▶ STATED PROBLEM: In the forum reply, what does the responder say was the only inappropriate thing the OP did?

▶ EXCERPTED PASSAGE:
┌──

The OP made several mistakes. 1. he tried to move in when it was inappropriate to do so.

Wait -- I think the only inappropriate thing he did was after-the-fact (going off on her), once it became Clear she didn't really like him. Move in? She was pro-active in leading him on... in That way ("For example that night when we were making plans she said "I'll come over to your place, we'll phuck and then go dancing". How many women says stuff like that to guys?"). So it's not like he was "moving in" on her. You could say he was naive to not see writing on the wall she was f-ing with him, but to what degree is inconclusive (too little info).

2. he realised he had been friend zoned and knew the woman fancied others yet chose to ignore that and chose to carry on as he was which then will have started to get him from friendzone to creepzone.

└──

▶ DATA:

┌──

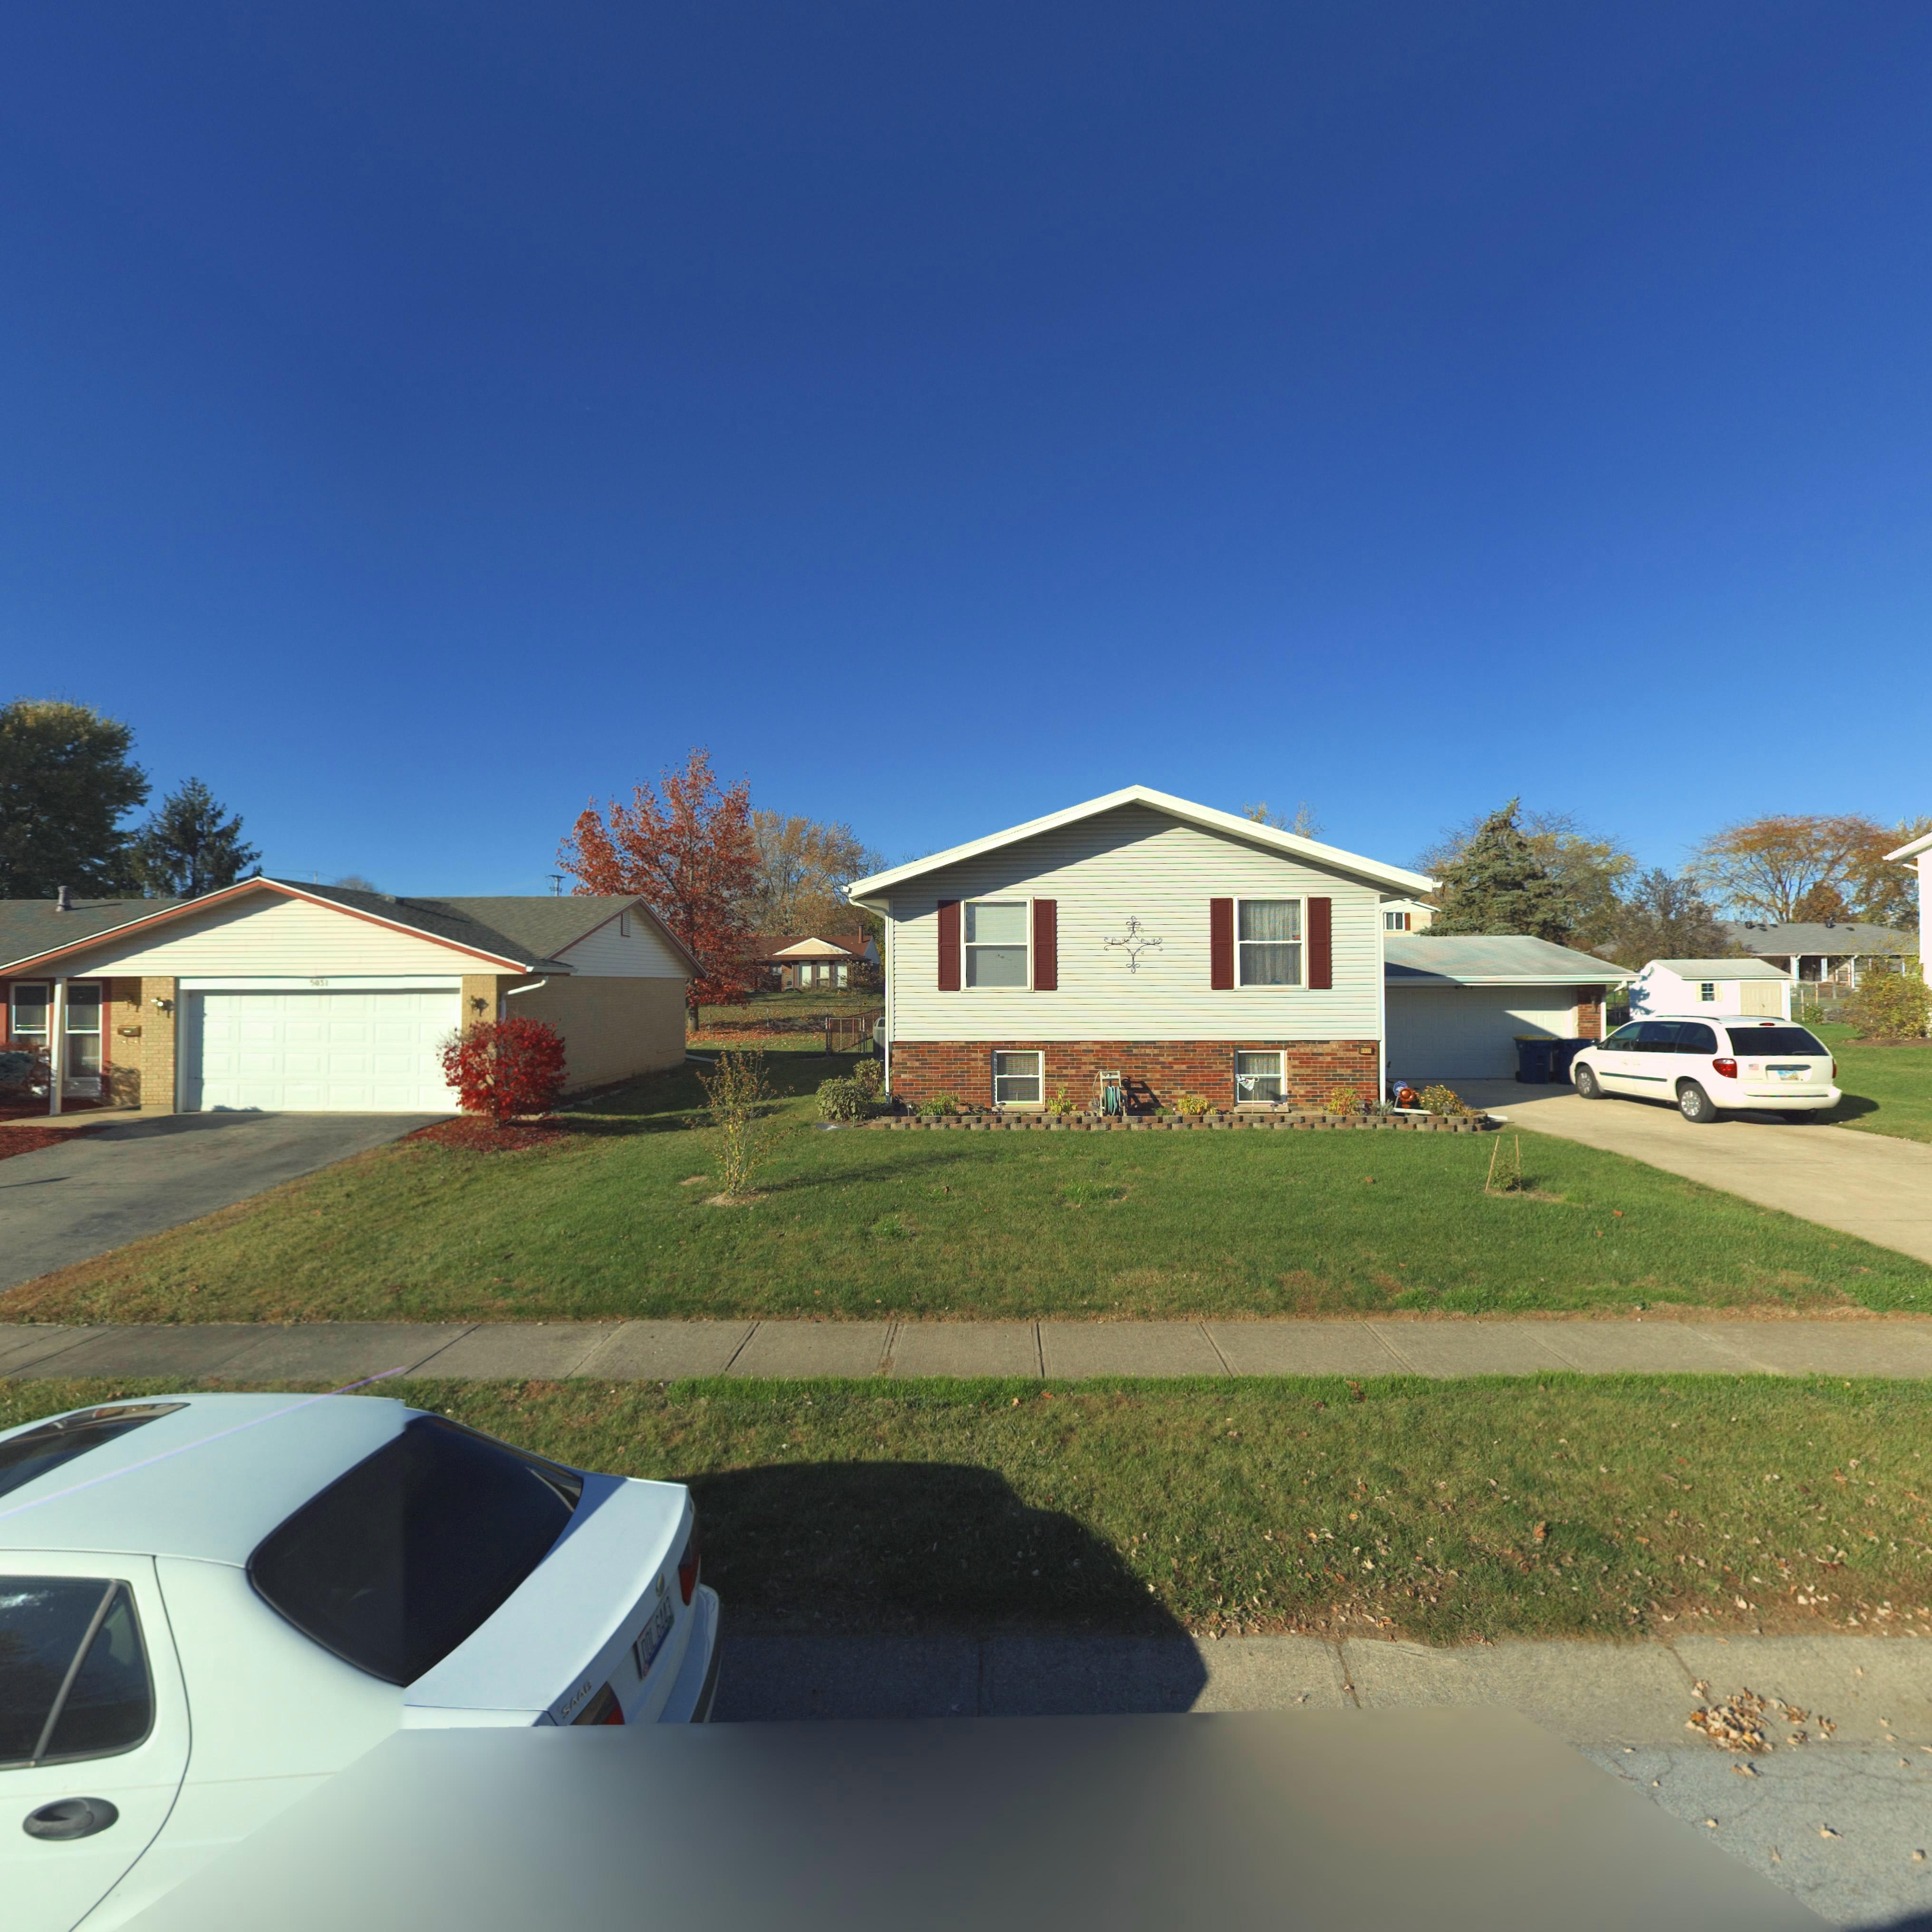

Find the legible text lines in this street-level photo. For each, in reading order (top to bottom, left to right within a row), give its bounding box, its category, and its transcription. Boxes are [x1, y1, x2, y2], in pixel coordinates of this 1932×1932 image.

└──

▶ ANSWER IN FULL: Going off on her after the fact, once it became clear she didn't really like him.